Il n’y a pas de solutions simples

Le CRDI sait d’expérience que les facteurs sociaux, économiques et politiques sont aussi indispensables à la bonne application de la recherche et de la gestion que les choix technologiques. Le projet très médiatisé des capteurs de brouillard, mis à l’essai et installés tout d’abord sur la côte Pacifique desséchée de l’Amérique latine, l’illustre fort bien. L’idée était à la fois élégante et d’une simplicité ingénieuse : un filet était tendu face aux vents humides de manière à condenser les gouttelettes sur les mailles, puis les collecter dans des gouttières et les acheminer au moyen de tuyauteries là où on en avait besoin. Mise au point au milieu des années 80 grâce à un financement du CRDI et de l’UNESCO, cette technologie a fait ses preuves. Ainsi au début des années 90, une station près de la commune chilienne de Chungungo produisait quelque 11 000 litres d’eau par jour, transformant la vie des villageois.

Aujourd’hui toutefois, les filets, effilochés, battent au vent. Ce sont les symboles d’une idée qui a mal tourné. Que s’est-il produit ? Le suivi a montré que la production d’eau à partir du brouillard peut être plus coûteuse que les autres solutions en présence — dans le cas de Chungungo, la livraison d’eau par camions-citernes. Les filets se déchirent aussi, les conduites fuient et les vents forts peuvent renverser l’ouvrage d’art. Son entretien continu passe par une nouvelle gouvernance que le village doit organiser et installer dans la durée, explique Brooks. Au Chili, les éventuelles contaminations de l’eau par voie aérienne par les métaux lourds des mines de la région ont également suscité des préoccupations.

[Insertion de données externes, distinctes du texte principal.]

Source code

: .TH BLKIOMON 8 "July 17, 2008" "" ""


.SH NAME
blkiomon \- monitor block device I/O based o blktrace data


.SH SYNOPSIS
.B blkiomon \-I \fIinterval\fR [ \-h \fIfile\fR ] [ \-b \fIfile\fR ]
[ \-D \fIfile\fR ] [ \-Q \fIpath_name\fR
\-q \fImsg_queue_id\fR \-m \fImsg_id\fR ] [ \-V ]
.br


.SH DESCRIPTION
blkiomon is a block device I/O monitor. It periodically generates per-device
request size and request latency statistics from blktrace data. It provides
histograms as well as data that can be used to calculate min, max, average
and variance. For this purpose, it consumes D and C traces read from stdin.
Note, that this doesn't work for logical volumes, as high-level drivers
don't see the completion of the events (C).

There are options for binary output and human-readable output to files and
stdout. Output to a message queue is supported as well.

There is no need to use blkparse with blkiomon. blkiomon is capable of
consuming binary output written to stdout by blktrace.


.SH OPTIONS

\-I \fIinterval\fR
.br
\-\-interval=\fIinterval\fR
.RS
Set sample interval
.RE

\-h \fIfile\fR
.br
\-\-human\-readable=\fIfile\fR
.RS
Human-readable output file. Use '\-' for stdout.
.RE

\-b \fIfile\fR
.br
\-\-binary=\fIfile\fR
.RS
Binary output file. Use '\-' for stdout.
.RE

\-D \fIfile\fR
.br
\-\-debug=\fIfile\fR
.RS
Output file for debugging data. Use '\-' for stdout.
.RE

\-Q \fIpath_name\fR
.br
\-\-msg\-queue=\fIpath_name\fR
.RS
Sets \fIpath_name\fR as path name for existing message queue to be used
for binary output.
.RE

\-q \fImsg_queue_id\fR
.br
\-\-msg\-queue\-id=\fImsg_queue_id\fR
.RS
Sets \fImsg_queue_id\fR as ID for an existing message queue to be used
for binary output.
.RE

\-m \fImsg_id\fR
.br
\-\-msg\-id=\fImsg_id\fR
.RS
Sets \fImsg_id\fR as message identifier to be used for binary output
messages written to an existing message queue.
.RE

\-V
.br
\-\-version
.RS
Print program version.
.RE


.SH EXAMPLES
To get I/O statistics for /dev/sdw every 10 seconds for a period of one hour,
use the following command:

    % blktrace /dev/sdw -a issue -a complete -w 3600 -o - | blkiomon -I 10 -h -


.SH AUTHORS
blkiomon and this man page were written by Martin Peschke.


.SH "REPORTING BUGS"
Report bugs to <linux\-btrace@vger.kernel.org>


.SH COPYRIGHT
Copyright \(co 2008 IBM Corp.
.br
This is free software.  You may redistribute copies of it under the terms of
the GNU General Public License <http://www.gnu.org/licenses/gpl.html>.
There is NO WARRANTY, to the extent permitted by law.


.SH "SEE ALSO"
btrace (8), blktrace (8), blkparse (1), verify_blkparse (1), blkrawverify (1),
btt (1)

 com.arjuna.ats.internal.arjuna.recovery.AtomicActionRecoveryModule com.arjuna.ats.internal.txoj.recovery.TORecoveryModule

Il faut savoir cependant que dans le domaine de l’approvisionnement en eau, les capteurs de brouillard ont fini par être assimilés par les localités aux parents pauvres des pipelines et d’autres dispositifs modernes. Chris Smart, ex-directeur de la Division des initiatives spéciales au CRDI, aujourd’hui retraité, explique : « Les gens se font une idée de ce que veut dire être développé, et pensent entre autres qu’il appartient à l’État de procurer l’eau et que l’on ne doit pas être obligé d’y penser. »

Les enseignements

C’est là peut-être le point capital de la gestion de l’eau et l’un des enseignements clés qui en ont été tirés. Les coutumes et les normes culturelles sont une donnée fondamentale inéluctable. Elles peuvent évoluer lorsque les gens pensent qu’il est bon de les changer. Toute nouvelle technologie ou solution doit être économiquement avantageuse. Mais cela ne suffit pas bien souvent : d’autres facteurs, comme le rôle des hommes et des femmes, sont également importants. En milieu rural et dans les pays en développement, c’est souvent la tradition qui détermine l’accès à l’eau. C’est dire que la gestion des droits à l’eau est cruciale.

Il y a peu de doute que pour poursuivre ces efforts et d’autres encore et les accentuer, les populations locales auront besoin du soutien incessant des pouvoirs publics. Dans certains cas, cela veut dire aussi déléguer des pouvoirs pour choisir le parti à prendre et les techniques à utiliser.

C’est peut-être là l’enseignement le plus difficile et le plus crucial. Déléguer des pouvoirs en matière de gestion de l’eau — pas simplement colmater les fuites et relever les compteurs — ne sera pas chose aisée. Il faudra un projet qui considère que pour l’approvisionnement en eau et la préservation de sa qualité, le mieux est peut-être d’en confier la gestion aux villes et villages.

Michelle Hibler est chef de la rédaction et de la traduction à la Division des communications du CRDI.